First, let me say that I think communicating well is of serious importance even if it's *only a martial arts forum*. The only way we have of getting to know each other here is through writing. So, your writing _does_ reflect on you. If something as simple as punctuation and capitalization isn't important enough for someone, why should any credence be given when they share their thoughts on a technique, or opinion on a self-defense situation? Even if the post contained valuable information, it's likely to be skimmed and dismissed as it's difficult to read.

It really does come down to common courtesy. You don't have to be an excellent typist, we don't expect zero typos, etc. but as in your dojo, dojang, kwoon, whatever, respect goes both ways. If you can't take the time to make your posts legible don't expect much attention to be paid to them. 

Second, we really are a great bunch here. Martial Talk is a friendly board and we are like family. Like family, we don't always agree with other and the occasional spat breaks out, but we learn to live with and like each other. You wouldn't walk into a new martial arts school without any sense of courtesy for the members of the school and expect to get very far. Even though this is *just* a message board, we are Martial Artists, we are taught discipline and respect in our training, and that should be reflected in our communication with each other. 

Third, welcome to Martial Talk! If you take the time to get to know folks here and show common courtesy, I believe you'll find this a very fine place to *hang out*. :asian:


----------



## arnisador (Apr 22, 2008)

Reaper said:


> well first off yes i dont really care about my punctuation nor my grammer in this case if it were something formal and of serious importance then yes i would use proper grammer so i do apologize if my posts do not meet your requirments.



It makes your posts difficult to read--that's the point. You'll get more replies if you make your posts easier to parse!


----------



## terryl965 (Apr 22, 2008)

Bob Hubbard said:


> I have a black belt in "keeping my pants up". Everything else is secondary. I've also been waiting 7 years to hear of someone claiming their forum rank on their resume. Haven't yet, but, we're still young.


 
I am going to add it to mine Bob could you Please, this will make me more legit. :mst:


----------



## terryl965 (Apr 22, 2008)

Reaper said:


> well first off yes i dont really care about my punctuation nor my grammer in this case if it were something formal and of serious importance then yes i would use proper grammer so i do apologize if my posts do not meet your requirments. secondly everyone i dont know any of you i dont know much about this forum due to the fact that i have only been on for a 3 day span didnt know what the deal was wit the belt rankin thing took it as one thing and you all jumped on it which is fine you all have the right to defend yourselves. i get what you all mean i personally train everyday evrychance i get i love the arts i love the spirituality i get from it. im sorry to have pissed off so many but i responded to a post didnt mean to start a war or have people dislike me so quickly. i will admit i am the type of person that adds the spark to the wick and i do hope that i can enjoy this forum and enjoy getting to know as many of you people as well


 

Reaper I can one thing for sure family argue and fuss all the time but when something comes at one they all stick together. I look at the members here as a family, we share, converse and talk bad to each other. The family extend to everyone so that would include you, so I will come to your rescue, I have a hard time with punctuation and spelling myself on this forum but I have come to relize it helps the family to better understand my points of view. As far as adding spark to the wick you have not seen some of the blacksheep of this big family, stick around and you shall see sparks and the complete fire from time to time. I for one welcome you and hope you can see past everything and bring some great topics and converstation to the forum. You like to train all the time me so do I and I also love the spiritality I personnally get from training and teaching, I have been on a road of enlightment for nearly 40 years and one day I hope to get there.

• CHECK YOUR UNDERSTANDING:
**1)** Repeat the forum thread about posting courtesy from "It makes your" up to and including "we're still young.".
**2)** Go on with the forum thread about posting courtesy, picking up after its final sentence.
The records come from a source unrelated to the forum thread about posting courtesy.

• SUPPLIED MATERIAL:
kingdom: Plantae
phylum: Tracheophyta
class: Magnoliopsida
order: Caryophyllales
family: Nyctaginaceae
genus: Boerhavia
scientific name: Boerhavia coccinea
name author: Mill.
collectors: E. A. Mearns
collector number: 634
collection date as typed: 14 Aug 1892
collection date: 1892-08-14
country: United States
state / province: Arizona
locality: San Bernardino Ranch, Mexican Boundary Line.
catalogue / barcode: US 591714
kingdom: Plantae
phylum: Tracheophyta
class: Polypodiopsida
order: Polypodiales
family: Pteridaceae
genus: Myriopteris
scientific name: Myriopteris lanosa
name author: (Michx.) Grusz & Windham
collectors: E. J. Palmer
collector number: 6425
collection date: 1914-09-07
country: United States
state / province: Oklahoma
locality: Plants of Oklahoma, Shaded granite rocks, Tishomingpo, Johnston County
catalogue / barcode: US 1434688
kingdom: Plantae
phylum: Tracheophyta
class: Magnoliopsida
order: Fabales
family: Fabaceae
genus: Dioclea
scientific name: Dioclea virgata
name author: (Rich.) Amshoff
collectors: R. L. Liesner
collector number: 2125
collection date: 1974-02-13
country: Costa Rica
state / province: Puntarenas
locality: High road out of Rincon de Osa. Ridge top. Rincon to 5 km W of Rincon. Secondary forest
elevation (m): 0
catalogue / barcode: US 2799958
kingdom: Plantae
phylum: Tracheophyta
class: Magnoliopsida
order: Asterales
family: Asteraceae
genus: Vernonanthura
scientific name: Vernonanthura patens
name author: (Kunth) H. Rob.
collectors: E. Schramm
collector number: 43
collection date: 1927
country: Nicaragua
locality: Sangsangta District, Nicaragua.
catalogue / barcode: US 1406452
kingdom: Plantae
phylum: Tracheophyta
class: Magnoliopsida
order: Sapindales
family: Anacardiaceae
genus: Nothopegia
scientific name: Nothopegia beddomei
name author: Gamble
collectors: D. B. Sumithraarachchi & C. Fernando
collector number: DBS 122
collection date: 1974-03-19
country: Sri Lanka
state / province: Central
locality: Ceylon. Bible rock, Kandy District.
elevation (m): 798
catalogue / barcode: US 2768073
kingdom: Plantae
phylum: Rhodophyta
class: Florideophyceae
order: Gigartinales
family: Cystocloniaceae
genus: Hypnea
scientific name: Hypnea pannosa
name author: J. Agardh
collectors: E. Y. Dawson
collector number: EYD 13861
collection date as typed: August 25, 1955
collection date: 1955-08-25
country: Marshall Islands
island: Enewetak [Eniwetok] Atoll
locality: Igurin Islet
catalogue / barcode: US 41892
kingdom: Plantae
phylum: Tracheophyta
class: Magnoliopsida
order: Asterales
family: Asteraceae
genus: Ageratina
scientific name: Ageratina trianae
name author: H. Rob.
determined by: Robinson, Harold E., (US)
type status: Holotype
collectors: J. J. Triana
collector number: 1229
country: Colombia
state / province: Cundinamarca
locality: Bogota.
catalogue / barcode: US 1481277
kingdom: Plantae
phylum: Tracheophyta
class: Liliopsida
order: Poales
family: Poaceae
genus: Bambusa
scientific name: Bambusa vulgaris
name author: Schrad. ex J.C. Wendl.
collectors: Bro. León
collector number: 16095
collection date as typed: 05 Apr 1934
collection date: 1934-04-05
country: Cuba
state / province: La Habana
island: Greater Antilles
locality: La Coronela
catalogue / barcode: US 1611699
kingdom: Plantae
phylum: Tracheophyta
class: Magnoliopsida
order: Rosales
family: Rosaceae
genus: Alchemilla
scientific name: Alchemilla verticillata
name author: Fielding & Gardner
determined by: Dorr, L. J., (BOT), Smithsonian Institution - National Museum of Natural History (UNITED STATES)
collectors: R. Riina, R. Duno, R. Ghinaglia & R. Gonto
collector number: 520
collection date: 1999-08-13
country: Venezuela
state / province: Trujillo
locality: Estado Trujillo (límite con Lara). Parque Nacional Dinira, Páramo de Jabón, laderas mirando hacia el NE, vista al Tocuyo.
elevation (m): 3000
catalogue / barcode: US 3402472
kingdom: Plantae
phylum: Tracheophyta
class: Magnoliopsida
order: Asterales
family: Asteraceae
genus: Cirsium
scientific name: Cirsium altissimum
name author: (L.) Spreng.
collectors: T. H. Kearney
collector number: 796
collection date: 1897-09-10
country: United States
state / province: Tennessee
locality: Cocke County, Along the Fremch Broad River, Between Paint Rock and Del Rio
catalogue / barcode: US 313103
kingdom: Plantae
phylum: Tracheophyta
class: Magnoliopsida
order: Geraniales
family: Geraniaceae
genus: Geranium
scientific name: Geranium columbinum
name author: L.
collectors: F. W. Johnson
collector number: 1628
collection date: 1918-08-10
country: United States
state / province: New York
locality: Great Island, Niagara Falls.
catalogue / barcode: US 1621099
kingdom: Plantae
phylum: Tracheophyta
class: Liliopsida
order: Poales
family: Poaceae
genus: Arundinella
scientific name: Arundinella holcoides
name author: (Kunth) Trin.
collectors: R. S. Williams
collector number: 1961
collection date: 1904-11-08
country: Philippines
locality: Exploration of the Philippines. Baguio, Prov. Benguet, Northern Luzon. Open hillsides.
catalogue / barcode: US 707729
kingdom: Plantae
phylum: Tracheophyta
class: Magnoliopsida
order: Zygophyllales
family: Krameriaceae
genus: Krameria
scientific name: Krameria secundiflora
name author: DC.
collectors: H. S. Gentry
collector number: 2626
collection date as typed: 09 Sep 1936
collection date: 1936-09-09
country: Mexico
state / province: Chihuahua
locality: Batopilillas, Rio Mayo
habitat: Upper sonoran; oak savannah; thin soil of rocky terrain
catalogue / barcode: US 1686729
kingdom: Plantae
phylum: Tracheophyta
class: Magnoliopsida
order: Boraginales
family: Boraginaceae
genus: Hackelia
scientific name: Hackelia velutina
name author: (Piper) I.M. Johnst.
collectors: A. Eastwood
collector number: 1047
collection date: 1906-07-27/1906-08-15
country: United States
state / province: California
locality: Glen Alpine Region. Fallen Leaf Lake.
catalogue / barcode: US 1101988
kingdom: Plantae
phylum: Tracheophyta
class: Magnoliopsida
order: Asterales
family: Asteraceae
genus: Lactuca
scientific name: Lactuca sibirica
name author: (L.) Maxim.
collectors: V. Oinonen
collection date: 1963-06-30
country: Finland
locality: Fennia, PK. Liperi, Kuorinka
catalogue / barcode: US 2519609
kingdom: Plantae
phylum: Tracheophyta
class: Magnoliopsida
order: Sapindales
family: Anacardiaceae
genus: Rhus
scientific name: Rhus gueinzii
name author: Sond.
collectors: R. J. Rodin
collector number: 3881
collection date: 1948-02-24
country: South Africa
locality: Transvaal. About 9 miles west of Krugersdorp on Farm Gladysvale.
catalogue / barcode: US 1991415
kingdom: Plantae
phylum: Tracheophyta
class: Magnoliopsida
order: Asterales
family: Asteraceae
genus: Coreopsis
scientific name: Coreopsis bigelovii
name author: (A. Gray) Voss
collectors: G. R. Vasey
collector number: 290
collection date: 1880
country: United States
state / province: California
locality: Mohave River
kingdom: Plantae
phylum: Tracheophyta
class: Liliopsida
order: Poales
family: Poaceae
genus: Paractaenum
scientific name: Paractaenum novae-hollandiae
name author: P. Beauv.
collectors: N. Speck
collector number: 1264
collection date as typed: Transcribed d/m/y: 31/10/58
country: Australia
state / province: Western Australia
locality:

• ANSWERS GIVEN:
**1)**
It makes your posts difficult to read--that's the point. You'll get more replies if you make your posts easier to parse!


----------



## terryl965 (Apr 22, 2008)

Bob Hubbard said:


> I have a black belt in "keeping my pants up". Everything else is secondary. I've also been waiting 7 years to hear of someone claiming their forum rank on their resume. Haven't yet, but, we're still young.

**2)**
----------



## jks9199 (Apr 22, 2008)

Jade Tigress said:


> First, let me say that I think communicating well is of serious importance even if it's *only a martial arts forum*. The only way we have of getting to know each other here is through writing. So, your writing _does_ reflect on you. If something as simple as punctuation and capitalization isn't important enough for someone, why should any credence be given when they share their thoughts on a technique, or opinion on a self-defense situation? Even if the post contained valuable information, it's likely to be skimmed and dismissed as it's difficult to read.
> 
> It really does come down to common courtesy. You don't have to be an excellent typist, we don't expect zero typos, etc. but as in your dojo, dojang, kwoon, whatever, respect goes both ways. If you can't take the time to make your posts legible don't expect much attention to be paid to them.



Let me expand on the idea of using reasonable grammar and punctuation practices, even when "it doesn't really matter."

One of the principles we use in martial arts is that how you practice reflects what you'll do under pressure, right?  We practice and rehearse how to respond to various attacks so that when we face them for real, we respond without thought.  The same principle applies to other activities in life.  If you habitually write grammatically sloppy posts, when it matters, you'll have problems writing well.  And you may not have the time to do multiple drafts or to try to fix it.  Imagine applying for a job, and being required to provide a timed writing sample during the process.  (I know of several jobs that do this in the hiring process.)  But U R usd 2 ritin lik this.  or even just not using punctuation and capitalization when you write.  So, even though you'd be ideal for the job, under that time pressure, you can't turn out readable product.

Another important thing to remember is that we don't have facial expression, body language, and tone of voice in a textual communication.  Depending on who you ask, as much as 80% of communication relies on non-verbal signals.  In writing, we can supply much of that with punctuation.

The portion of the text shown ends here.